**Written exercise**: Can you lay out every line of the material below as a JSON list of strings, one string per line, with blank lines left out?

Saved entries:

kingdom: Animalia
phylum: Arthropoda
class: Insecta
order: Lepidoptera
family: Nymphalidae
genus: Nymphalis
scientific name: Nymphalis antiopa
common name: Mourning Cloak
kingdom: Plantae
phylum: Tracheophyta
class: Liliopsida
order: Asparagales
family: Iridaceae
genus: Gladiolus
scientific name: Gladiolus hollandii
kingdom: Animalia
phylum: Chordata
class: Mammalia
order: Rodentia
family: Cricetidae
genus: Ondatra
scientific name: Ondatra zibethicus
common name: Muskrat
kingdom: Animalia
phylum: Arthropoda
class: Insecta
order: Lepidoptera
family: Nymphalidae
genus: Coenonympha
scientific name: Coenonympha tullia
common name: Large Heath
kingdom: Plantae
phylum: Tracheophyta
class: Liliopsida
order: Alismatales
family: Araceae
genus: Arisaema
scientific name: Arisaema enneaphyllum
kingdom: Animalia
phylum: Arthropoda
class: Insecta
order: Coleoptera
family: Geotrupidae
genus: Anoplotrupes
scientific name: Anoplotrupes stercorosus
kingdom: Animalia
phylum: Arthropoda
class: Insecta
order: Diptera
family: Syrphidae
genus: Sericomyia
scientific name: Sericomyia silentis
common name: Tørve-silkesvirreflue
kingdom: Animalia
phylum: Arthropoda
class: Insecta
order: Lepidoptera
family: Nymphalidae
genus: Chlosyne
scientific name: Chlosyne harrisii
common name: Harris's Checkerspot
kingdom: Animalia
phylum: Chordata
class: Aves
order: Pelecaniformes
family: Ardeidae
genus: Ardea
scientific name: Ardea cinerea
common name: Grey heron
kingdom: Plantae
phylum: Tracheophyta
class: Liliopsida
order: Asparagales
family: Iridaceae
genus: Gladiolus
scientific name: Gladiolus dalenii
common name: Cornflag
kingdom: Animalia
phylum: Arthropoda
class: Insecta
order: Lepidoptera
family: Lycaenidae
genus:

**Reply to the exercise**:
[
  "kingdom: Animalia",
  "phylum: Arthropoda",
  "class: Insecta",
  "order: Lepidoptera",
  "family: Nymphalidae",
  "genus: Nymphalis",
  "scientific name: Nymphalis antiopa",
  "common name: Mourning Cloak",
  "kingdom: Plantae",
  "phylum: Tracheophyta",
  "class: Liliopsida",
  "order: Asparagales",
  "family: Iridaceae",
  "genus: Gladiolus",
  "scientific name: Gladiolus hollandii",
  "kingdom: Animalia",
  "phylum: Chordata",
  "class: Mammalia",
  "order: Rodentia",
  "family: Cricetidae",
  "genus: Ondatra",
  "scientific name: Ondatra zibethicus",
  "common name: Muskrat",
  "kingdom: Animalia",
  "phylum: Arthropoda",
  "class: Insecta",
  "order: Lepidoptera",
  "family: Nymphalidae",
  "genus: Coenonympha",
  "scientific name: Coenonympha tullia",
  "common name: Large Heath",
  "kingdom: Plantae",
  "phylum: Tracheophyta",
  "class: Liliopsida",
  "order: Alismatales",
  "family: Araceae",
  "genus: Arisaema",
  "scientific name: Arisaema enneaphyllum",
  "kingdom: Animalia",
  "phylum: Arthropoda",
  "class: Insecta",
  "order: Coleoptera",
  "family: Geotrupidae",
  "genus: Anoplotrupes",
  "scientific name: Anoplotrupes stercorosus",
  "kingdom: Animalia",
  "phylum: Arthropoda",
  "class: Insecta",
  "order: Diptera",
  "family: Syrphidae",
  "genus: Sericomyia",
  "scientific name: Sericomyia silentis",
  "common name: Tørve-silkesvirreflue",
  "kingdom: Animalia",
  "phylum: Arthropoda",
  "class: Insecta",
  "order: Lepidoptera",
  "family: Nymphalidae",
  "genus: Chlosyne",
  "scientific name: Chlosyne harrisii",
  "common name: Harris's Checkerspot",
  "kingdom: Animalia",
  "phylum: Chordata",
  "class: Aves",
  "order: Pelecaniformes",
  "family: Ardeidae",
  "genus: Ardea",
  "scientific name: Ardea cinerea",
  "common name: Grey heron",
  "kingdom: Plantae",
  "phylum: Tracheophyta",
  "class: Liliopsida",
  "order: Asparagales",
  "family: Iridaceae",
  "genus: Gladiolus",
  "scientific name: Gladiolus dalenii",
  "common name: Cornflag",
  "kingdom: Animalia",
  "phylum: Arthropoda",
  "class: Insecta",
  "order: Lepidoptera",
  "family: Lycaenidae",
  "genus:"
]